Comment by nsingh2

14 hours ago

Why supply underspecified requirements in the first place? Both models are good at challenging assumptions/edge cases and asking questions to clarify, but seemingly only when explicitly asked (i.e. something like a "brainstorm" skill).

I don't think either harnesses do enough to encourage the model to challenge all assumptions and ask questions, maybe because users might find it annoying. That step is basically a requirement IMO.

I've found all of the GPT-5 models to be very nit-picky, useful for code review and mathematics (important for my work), but seemingly gets in the way of "aesthetic" code, e.g. overly defensive code to cover all edge cases, even if unlikely.

There is seemingly also a tradeoff between flexibility vs instruction following. In my experience Opus will sometimes ignore instructions but can "fill in the blanks" more, vs GPT-5.5 follows instructions better but perhaps at the cost of rigidity.

12 comments

nsingh2

fooker 14 hours ago

> Why supply underspecified requirements in the first place?

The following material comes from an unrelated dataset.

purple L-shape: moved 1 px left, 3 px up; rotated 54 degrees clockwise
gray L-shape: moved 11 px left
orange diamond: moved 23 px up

Because you'd not want to forever loop outside your home when asked to "while you're out, grab some eggs" :)

reactordev 9 hours ago

Meaning why not leave home with your grocery list?

iLoveOncall 12 hours ago

> Why supply underspecified requirements in the first place?

Because the entire reason we use LLMs is to supposedly improve productivity?

nsingh2 11 hours ago
Refusing to sufficiently specify a task and hoping the model guesses correctly is not being productive. Again, these models still don't really ask questions when they should. You have to explicitly tell them to.
Specifying the problem is not extra work separate from solving it. If you skip that step, the ambiguity gets pushed into the model’s assumptions. Then you get a plausible looking answer to the wrong problem and have to waste time backing out of it.
LLMs are not magic machines that can read your mind.
- iLoveOncall 11 hours ago
  
  My point is that it is much faster for me to solve the problem by writing the code than to write specifications detailed enough for the model to do the right thing in the right way.
  
  4 replies →

antonvs 14 hours ago

> Why supply underspecified requirements in the first place?

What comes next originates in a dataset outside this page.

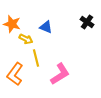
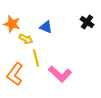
pink L-shape: rotated 75 degrees clockwise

Minimizes effort, is the obvious answer.

cyberpunk 13 hours ago
Poor trade off, the model is then designing a massive chunk of your solution instead of you. With a good spec, bits of typo’d pseudocode, and slightly more effort than a couple of sentences they can actually produce passable software.
I think the reason claude has so much mindshare is exactly because it’s more useful to non-developers who wouldn’t know how to describe what an api call executes to his grandmother.
For those who can, I can’t find much of a difference between them. Codex has the slight edge, but that’s all just “feels” to me.
- ben_w 12 hours ago
  
  You call it a poor trade off, but:
  > I think the reason claude has so much mindshare is exactly because it’s more useful to non-developers who wouldn’t know how to describe what an api call executes to his grandmother.
  This is exactly the benefit for most people.
  Most people don't want to code the app, they just want the app.
  Even people like us who do like coding, we can only think of all of these things within a domain that we already know; somebody who writes shaders for games isn't likely to know or care much about the ins and outs of database development or how healthcare privacy law and KYC interact with zero-knowledge proofs.
  (Of course, if the AI knows about these things and then completely fails to make use of that knowlege, that's still a fail).